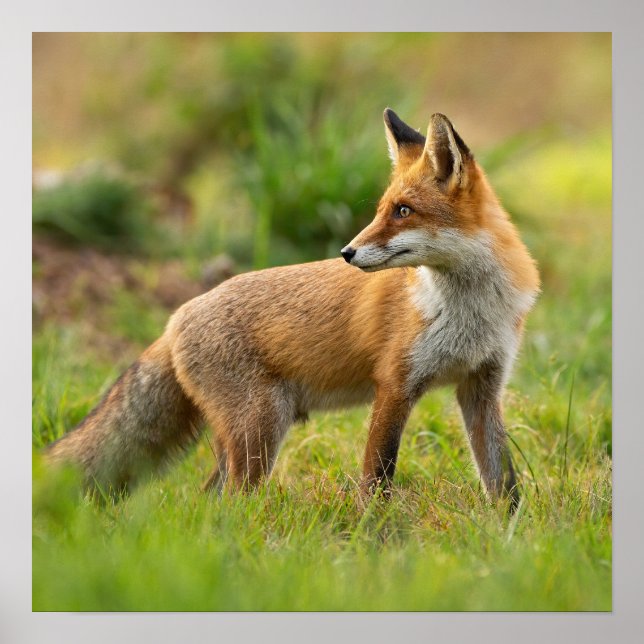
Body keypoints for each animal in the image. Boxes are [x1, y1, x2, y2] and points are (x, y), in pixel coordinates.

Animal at [45, 108, 540, 509]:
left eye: (403, 211)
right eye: (382, 209)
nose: (347, 252)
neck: (467, 312)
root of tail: (175, 318)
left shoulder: (482, 386)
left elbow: (503, 481)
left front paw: (510, 535)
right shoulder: (395, 384)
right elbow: (377, 480)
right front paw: (374, 537)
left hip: (251, 436)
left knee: (206, 500)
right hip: (259, 433)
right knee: (225, 503)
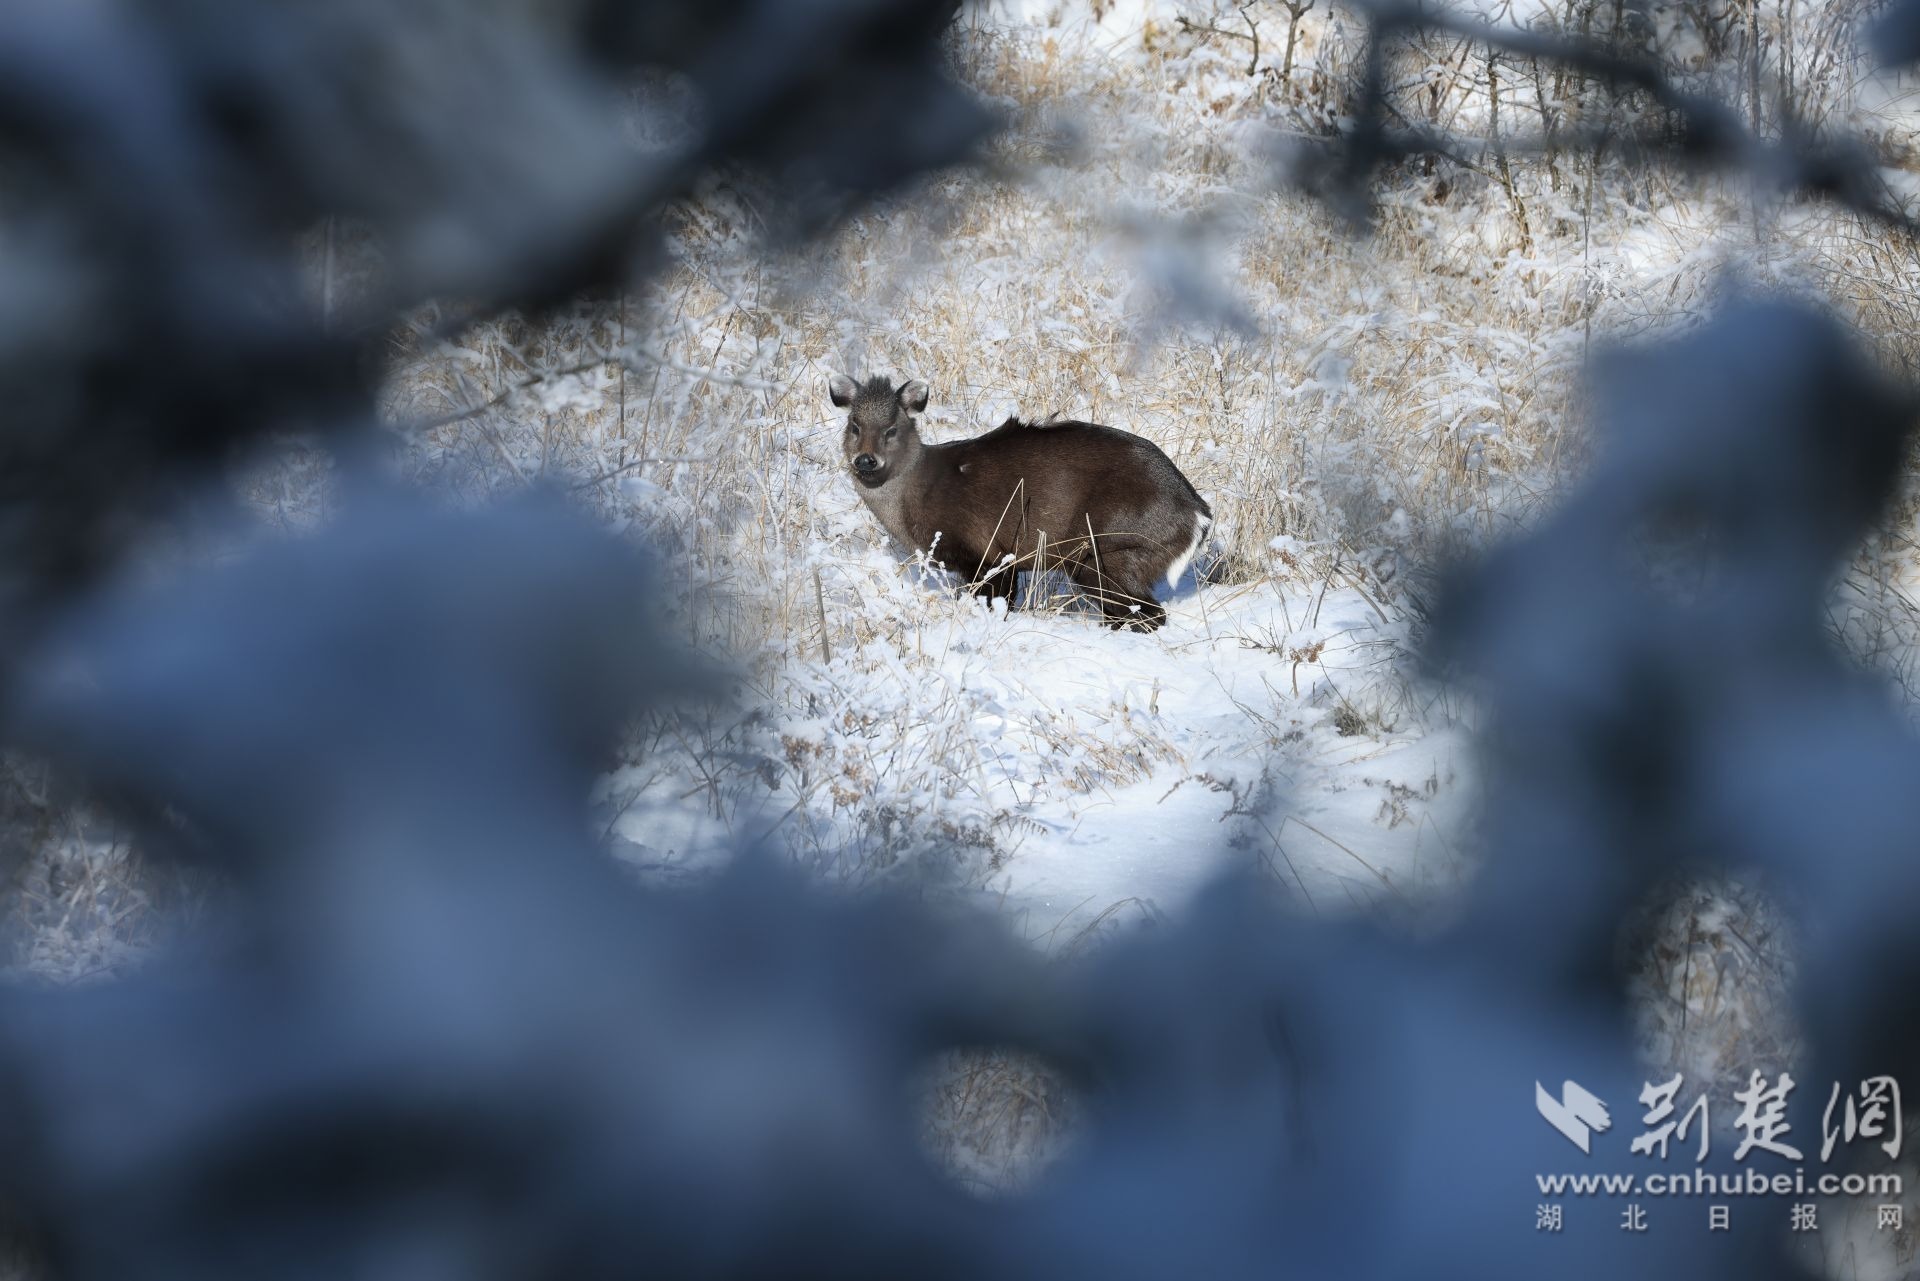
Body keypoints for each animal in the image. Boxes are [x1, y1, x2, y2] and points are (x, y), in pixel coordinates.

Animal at [829, 370, 1213, 629]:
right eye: (854, 425)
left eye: (892, 428)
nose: (865, 460)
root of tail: (1199, 515)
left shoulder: (988, 553)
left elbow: (995, 604)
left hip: (1108, 551)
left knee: (1149, 615)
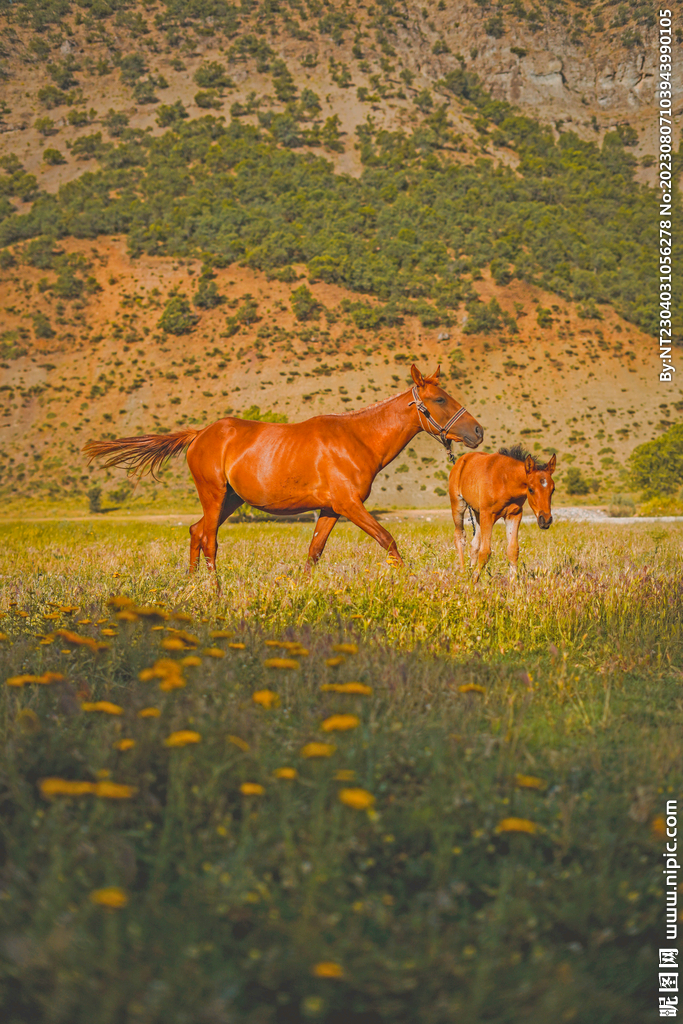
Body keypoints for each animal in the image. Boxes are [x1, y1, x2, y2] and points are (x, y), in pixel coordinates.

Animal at [84, 365, 484, 580]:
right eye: (439, 399)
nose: (478, 432)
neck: (357, 439)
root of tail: (200, 434)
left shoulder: (331, 509)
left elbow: (314, 553)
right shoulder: (349, 505)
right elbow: (388, 540)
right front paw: (409, 580)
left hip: (229, 500)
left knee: (197, 532)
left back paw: (194, 582)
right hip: (214, 495)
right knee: (209, 539)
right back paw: (213, 590)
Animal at [448, 444, 556, 578]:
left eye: (553, 489)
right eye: (531, 489)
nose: (545, 520)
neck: (505, 480)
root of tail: (460, 461)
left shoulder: (514, 515)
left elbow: (513, 550)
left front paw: (513, 582)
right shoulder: (488, 514)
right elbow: (485, 551)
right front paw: (474, 581)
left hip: (478, 513)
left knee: (474, 544)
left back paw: (470, 570)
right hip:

┄┄┄┄┄┄┄┄┄┄┄┄┄┄┄┄┄┄┄┄

> _Exercise requirements_: The lines from the one that contains "right front paw: (374, 537)" through the end of the data, repeated exactly and with no pictures, make up the whole answer.

> _Solved exercise_:
right front paw: (374, 537)
left hip: (251, 436)
left knee: (206, 500)
right hip: (259, 433)
right knee: (225, 503)
Body keypoints for each animal in the image. Boxes are [x1, y1, x2, y2] and points are (x, y), in pixel coordinates.

Animal at [829, 370, 1213, 629]:
right eye: (854, 425)
left eye: (892, 428)
nose: (865, 460)
root of tail: (1199, 515)
left shoulder: (988, 553)
left elbow: (995, 604)
left hip: (1108, 551)
left knee: (1149, 615)
Body keypoints for each animal in the image. Boxes are [x1, y1, x2, y2] and points are (x, y), in pixel coordinates.

Animal at [84, 365, 484, 580]:
right eye: (439, 399)
nose: (478, 432)
neck: (357, 439)
root of tail: (200, 434)
left shoulder: (331, 509)
left elbow: (314, 553)
right shoulder: (349, 505)
right elbow: (388, 540)
right front paw: (409, 580)
left hip: (229, 500)
left knee: (197, 532)
left back paw: (194, 582)
right hip: (214, 495)
right knee: (209, 539)
right back paw: (213, 590)
Animal at [448, 444, 556, 578]:
left eye: (553, 489)
right eye: (531, 489)
nose: (545, 520)
neck: (505, 480)
root of tail: (460, 461)
left shoulder: (514, 515)
left elbow: (513, 550)
left front paw: (513, 582)
right shoulder: (488, 514)
right elbow: (485, 551)
right front paw: (474, 581)
left hip: (478, 513)
left knee: (474, 544)
left back paw: (470, 570)
right hip:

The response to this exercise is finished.